• _Short exercise_:
Copy out, word for word, the stretch of rows from the one containing "kingdom: Animalia" through the one containing "common name: Common idia moth", both included, and nothing else.

==== Data rows ====

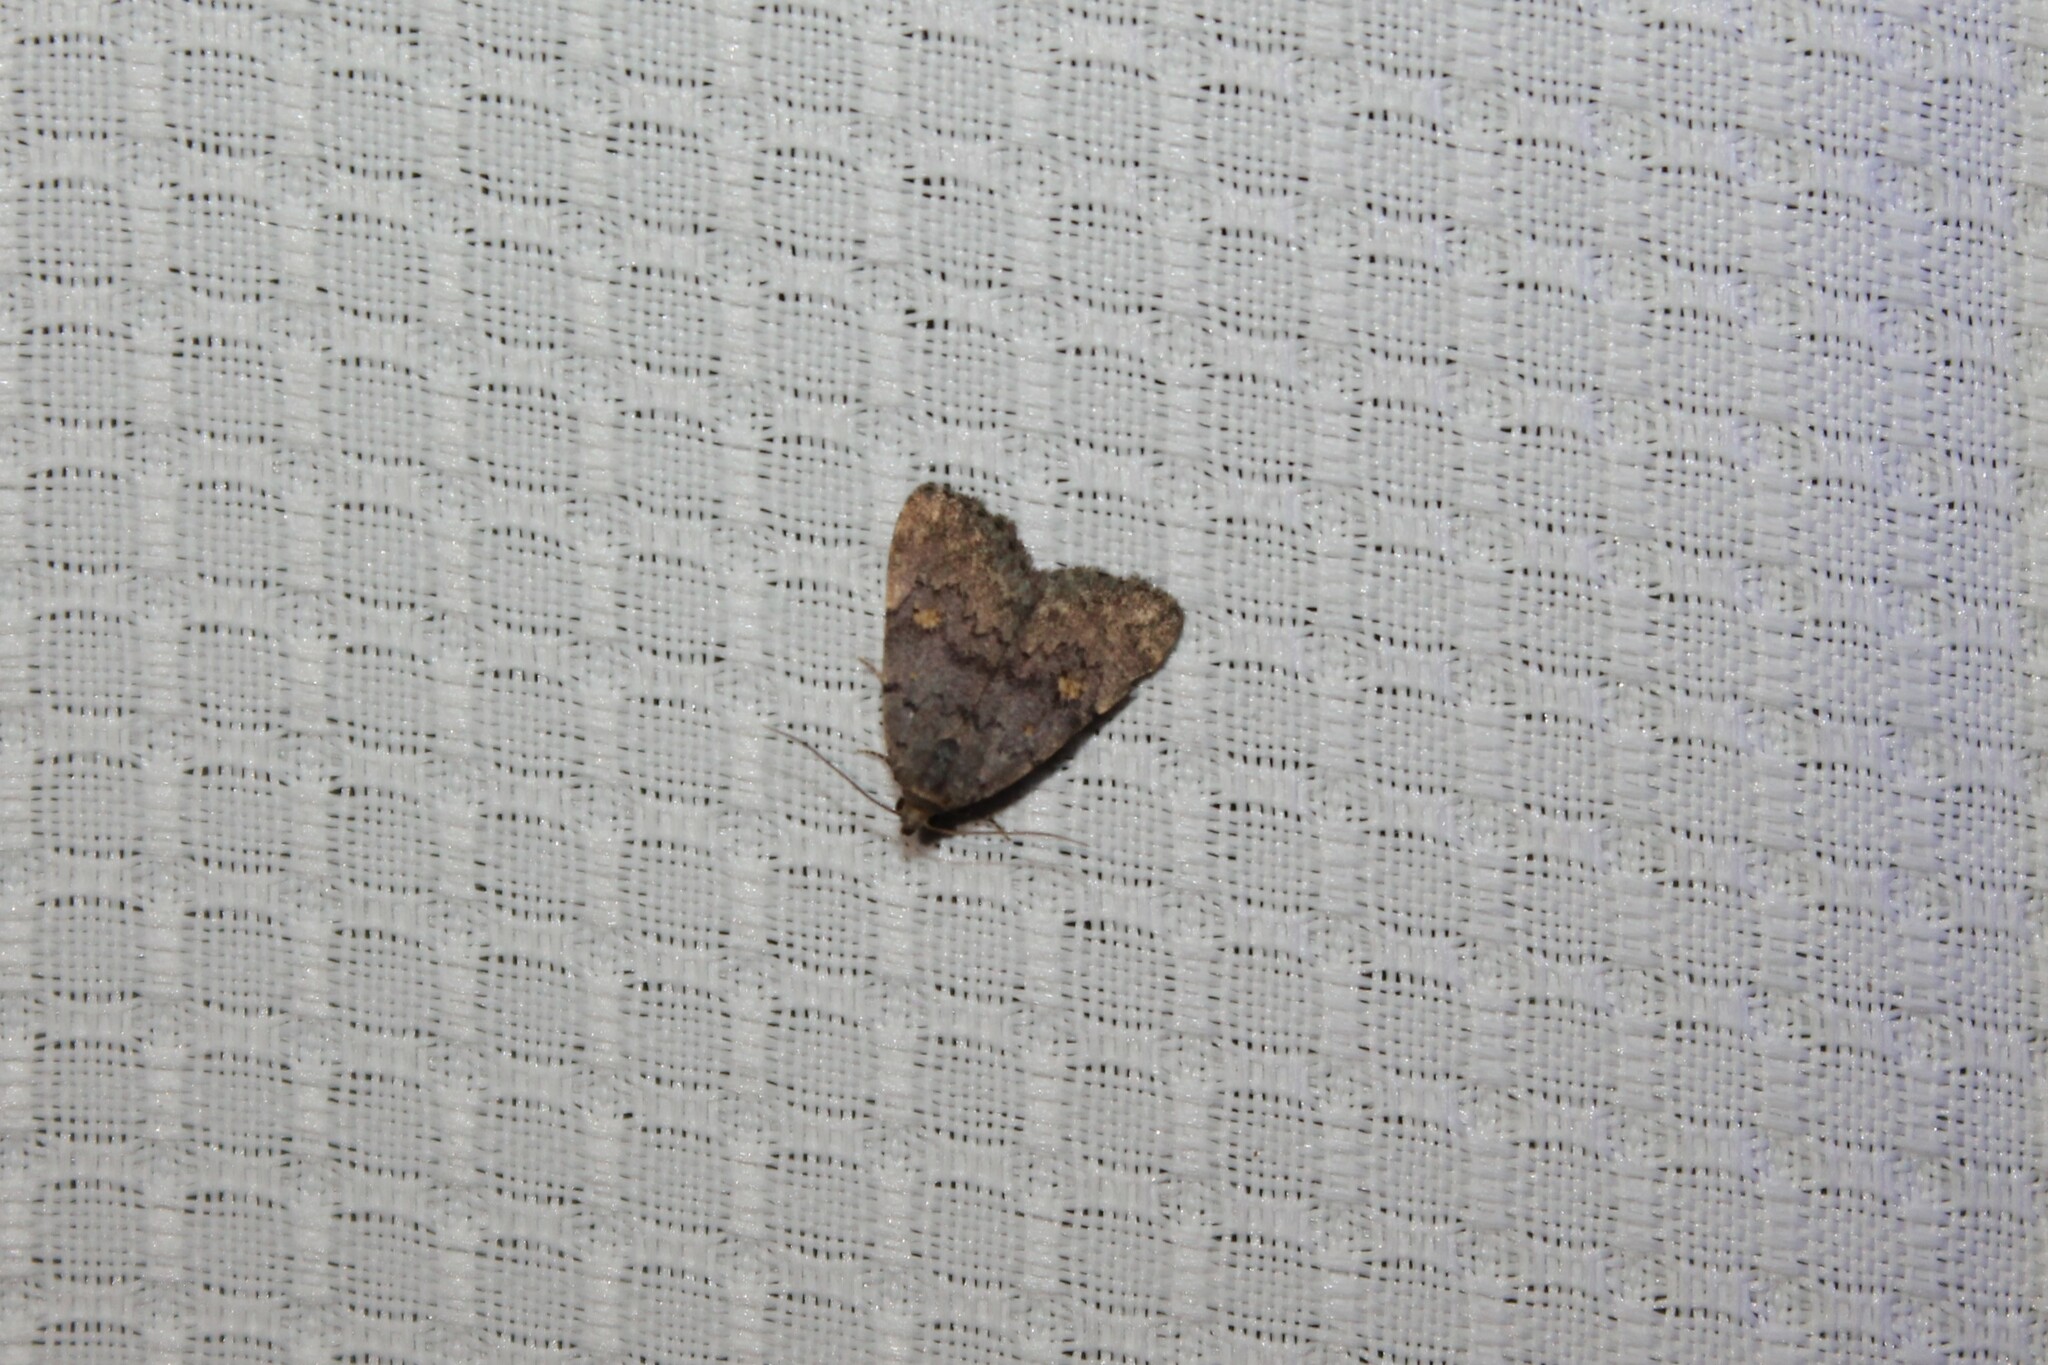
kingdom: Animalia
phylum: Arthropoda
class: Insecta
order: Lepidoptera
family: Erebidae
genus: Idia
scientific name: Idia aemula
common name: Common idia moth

====
==== Data rows ====

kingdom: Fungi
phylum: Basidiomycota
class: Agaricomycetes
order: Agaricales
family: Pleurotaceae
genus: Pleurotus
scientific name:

====
==== Data rows ====

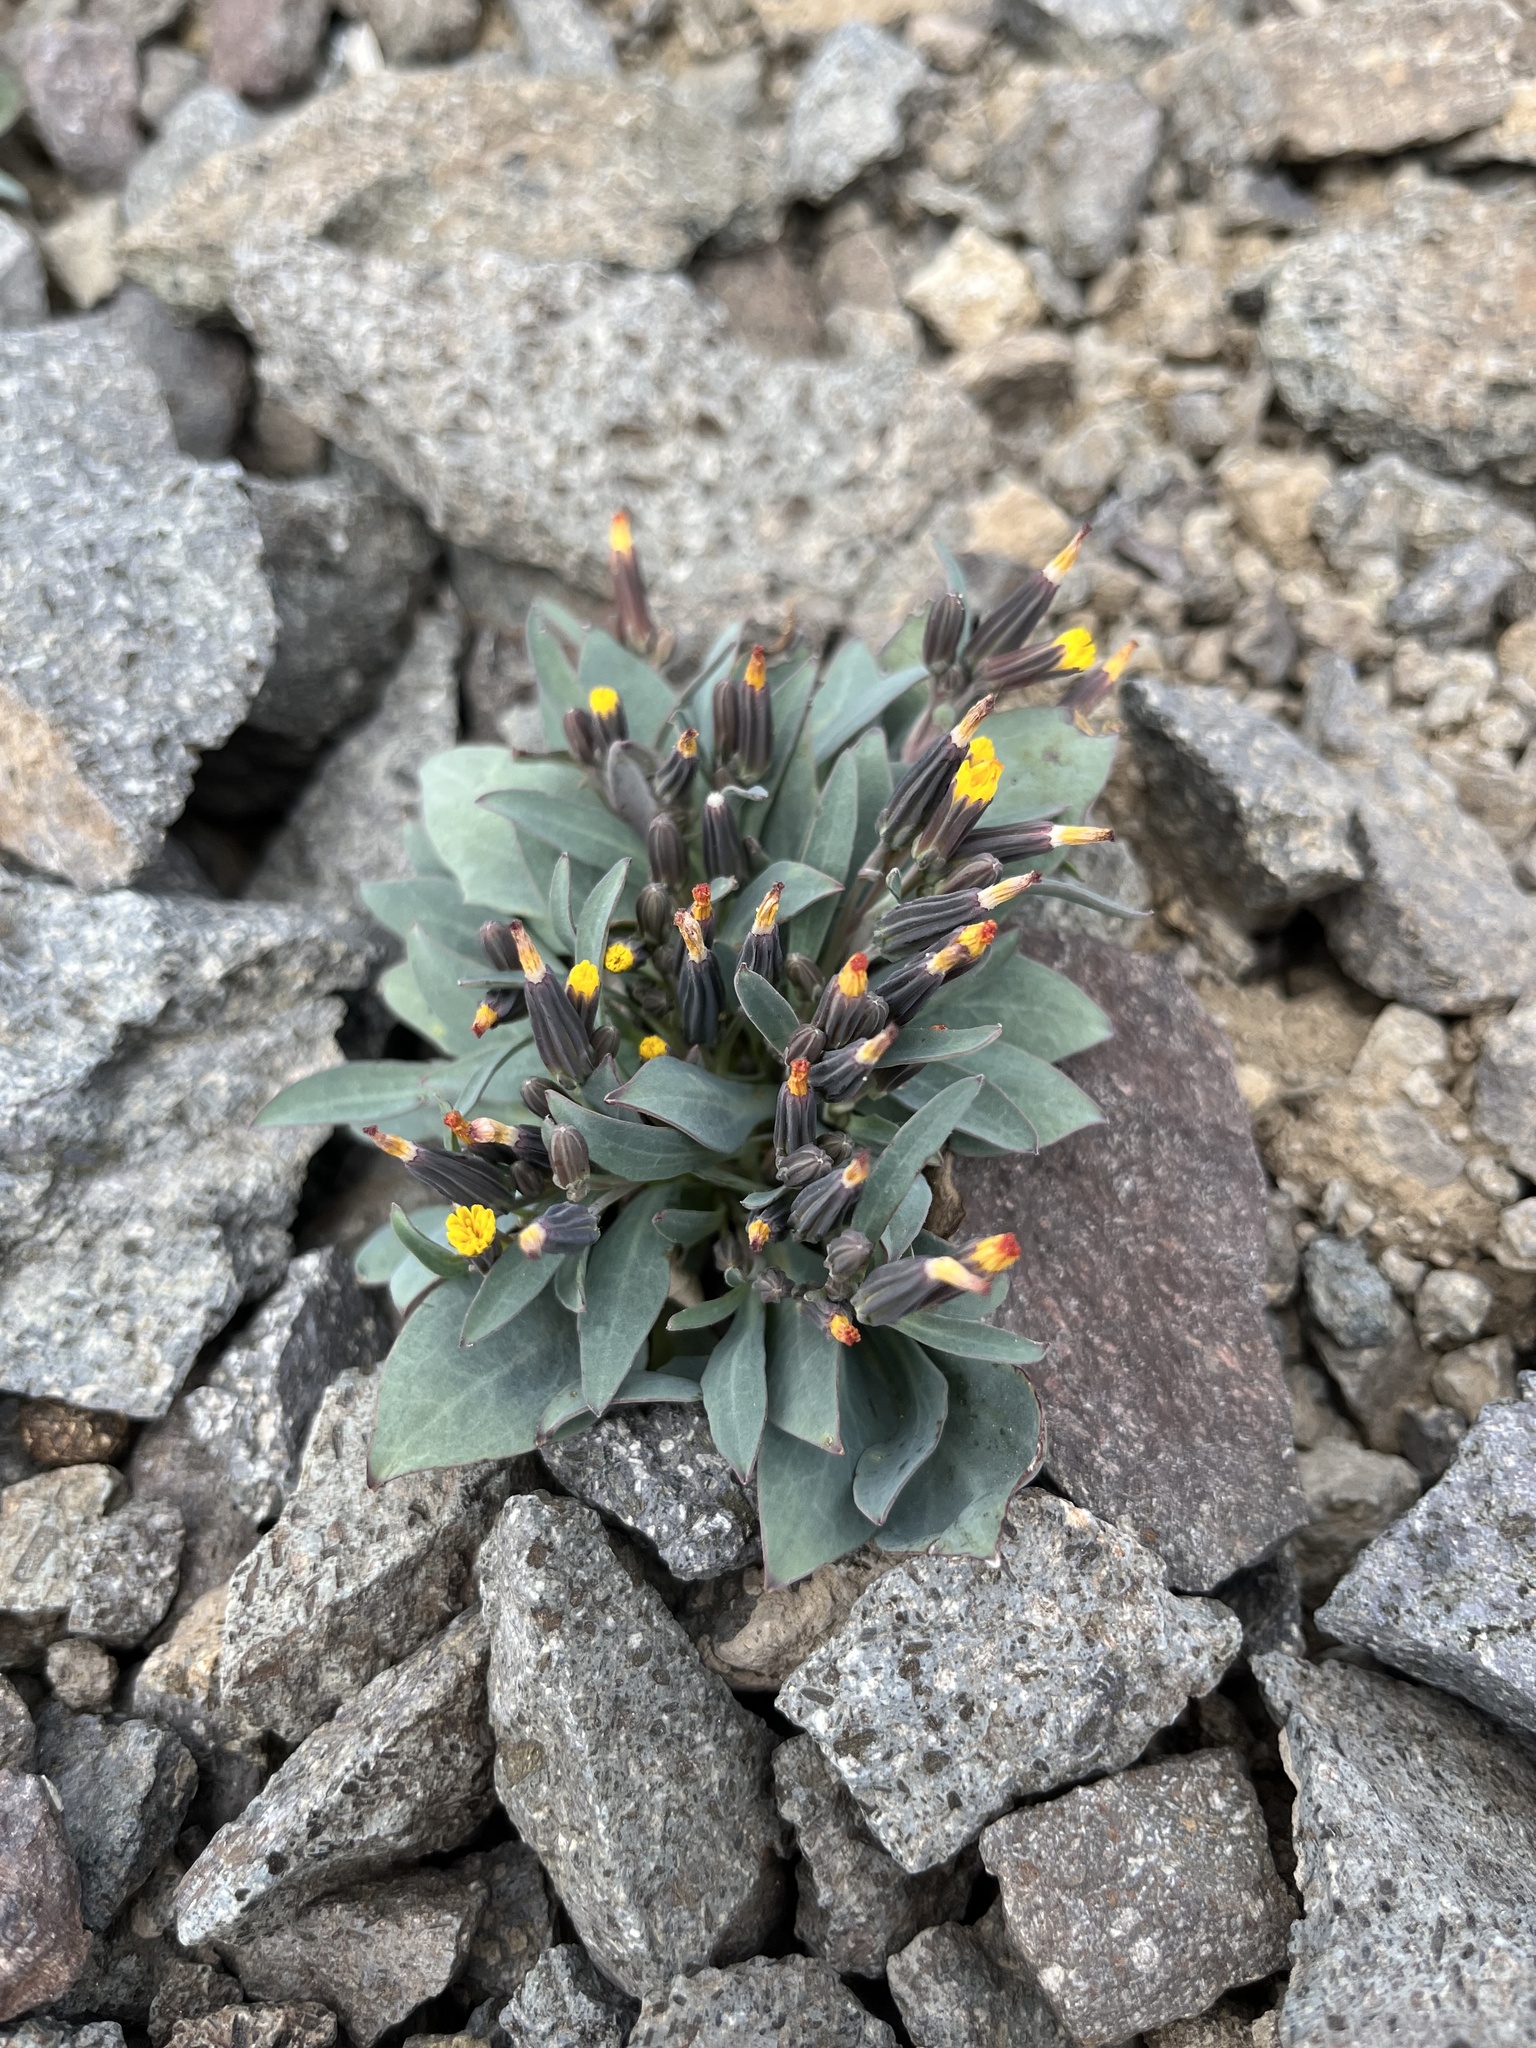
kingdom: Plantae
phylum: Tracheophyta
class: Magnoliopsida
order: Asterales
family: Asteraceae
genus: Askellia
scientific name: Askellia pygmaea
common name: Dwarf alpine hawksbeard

====

• _Solution for this task_:
kingdom: Animalia
phylum: Arthropoda
class: Insecta
order: Lepidoptera
family: Erebidae
genus: Idia
scientific name: Idia aemula
common name: Common idia moth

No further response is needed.